España venció a Italia en su segundo cruce en el Europeo Sub-17 y está matemáticamente clasificada como primera de comunidad para cuartos de final. Sergio Gómez y Abel Ruiz pusieron los goles en un choque donde los españoles pusieron el oficio que normalmente acompaña a los italianos. No hubo buen distracción, pero se lograron tres puntos de oro que sellan el pase y acercan el objetivo de estar en el próximo Mundial de la categoría, que se disputará en octubre en la India (se clasifican los cinco primeros del Europeo).

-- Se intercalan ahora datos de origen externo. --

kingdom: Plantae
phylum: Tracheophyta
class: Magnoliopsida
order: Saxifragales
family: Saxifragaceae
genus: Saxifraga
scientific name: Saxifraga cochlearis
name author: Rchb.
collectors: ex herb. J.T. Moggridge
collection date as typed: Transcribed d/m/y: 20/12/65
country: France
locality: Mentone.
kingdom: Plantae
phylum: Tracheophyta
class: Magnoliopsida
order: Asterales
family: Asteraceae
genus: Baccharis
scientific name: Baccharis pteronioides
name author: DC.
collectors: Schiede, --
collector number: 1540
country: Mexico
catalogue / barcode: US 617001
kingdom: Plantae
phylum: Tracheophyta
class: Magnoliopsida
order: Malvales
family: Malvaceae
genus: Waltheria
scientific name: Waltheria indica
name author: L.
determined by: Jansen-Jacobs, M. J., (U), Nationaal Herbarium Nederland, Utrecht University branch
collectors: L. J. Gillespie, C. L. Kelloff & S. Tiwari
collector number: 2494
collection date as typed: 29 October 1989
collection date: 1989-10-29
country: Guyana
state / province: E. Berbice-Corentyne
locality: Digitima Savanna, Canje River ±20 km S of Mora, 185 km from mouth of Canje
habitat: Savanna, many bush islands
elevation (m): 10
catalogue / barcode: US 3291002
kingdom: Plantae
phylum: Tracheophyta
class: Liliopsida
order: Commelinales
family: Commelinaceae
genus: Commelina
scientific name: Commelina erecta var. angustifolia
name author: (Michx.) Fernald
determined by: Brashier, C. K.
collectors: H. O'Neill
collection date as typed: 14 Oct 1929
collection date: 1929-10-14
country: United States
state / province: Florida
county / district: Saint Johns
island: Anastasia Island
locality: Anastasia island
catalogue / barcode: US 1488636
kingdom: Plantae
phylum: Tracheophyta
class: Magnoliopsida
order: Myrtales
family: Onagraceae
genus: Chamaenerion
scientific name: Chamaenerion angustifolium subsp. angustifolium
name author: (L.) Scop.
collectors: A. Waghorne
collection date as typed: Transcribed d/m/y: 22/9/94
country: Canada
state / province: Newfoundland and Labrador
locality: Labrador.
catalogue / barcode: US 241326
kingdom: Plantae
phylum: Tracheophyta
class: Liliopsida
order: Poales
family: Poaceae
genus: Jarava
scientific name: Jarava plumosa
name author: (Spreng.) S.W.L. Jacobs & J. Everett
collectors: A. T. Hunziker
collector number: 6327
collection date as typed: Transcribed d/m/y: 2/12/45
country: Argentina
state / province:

El planteamiento auténtico de Santi Denia fue demasiado conservador y sólo el golazo de Sergio Gómez lo maquilló. Un derechazo del fino componente del Barça se coló por la escuadra en el 36’ después de una gran ruindad personal de Morey. Fue lo único destacable de una primera porción sin al punto que ocasiones. Italia llegó al partido con la herido de Kean, su indiscutible destino (ya ha debutado con la Juventus en la Champions y en la Serie A). La partida del punta dejó a los transalpinos huérfanos de su crack, pero esa herido la compensó La Rojita con su plan excesivamente conformista: el seleccionador dejó en el banquillo a Lara, extremo, para que entrara Orellana, mediocentro de contención. España ganó solidez, pero perdió creatividad. Sergio Gómez, que destrozó a Turquía en el primer partido con sus apariciones en la mediapunta, se vio desplazado a la izquierda, donde perdió peso y participación. Moha, mediocentro en el iniciación, adelantó su posición. El resultado fue una versión más descafeinada de la Selección española, muy alejada del equipo alegre y vistoso que remontó un 2-0 en contra contra Turquía.

La segunda porción siguió el mismo guión. Con el singladura a valía que le otorgó el resultado, España se sintió más cómoda y se adueñó del choque. Aun así, Italia tuvo una clara ocasión a los pocos minutos de la reanudación para poner las tablas en el registrador. Sin bloqueo, fue La Rojita quien guantazoó de nuevo: Lara, que había entrado por Sergio Gómez, fue derribado en el área. Abel Ruiz, igual que en el primer cruce, marcó desde los merienda metros. Para entonces, los españoles ya eran dueños del cruce y comenzó a aparecer Ferrán Torres, otra de las estrellas de esta Selección. El del Valencia lució desborde y buenos centros por la derecha para terminar de desarbolar a la defensa italiana. En la recta final, con Italia con los brazos totalmente bajados, Abel Ruiz sentenció en un contragolpe. En el descuento, los italianos sacaron orgullo para marcar maquillar tímidamente el resultado.

El 3-1 demuestra la autoridad de esta Selección, que cuenta por victorias sus partidos en este Europeo. En el permanencia entre esta España menos vistosa y la atrevida del primer cruce debe Santi Denia encontrar la versión definitiva que convierta a La Rojita en candidata al título.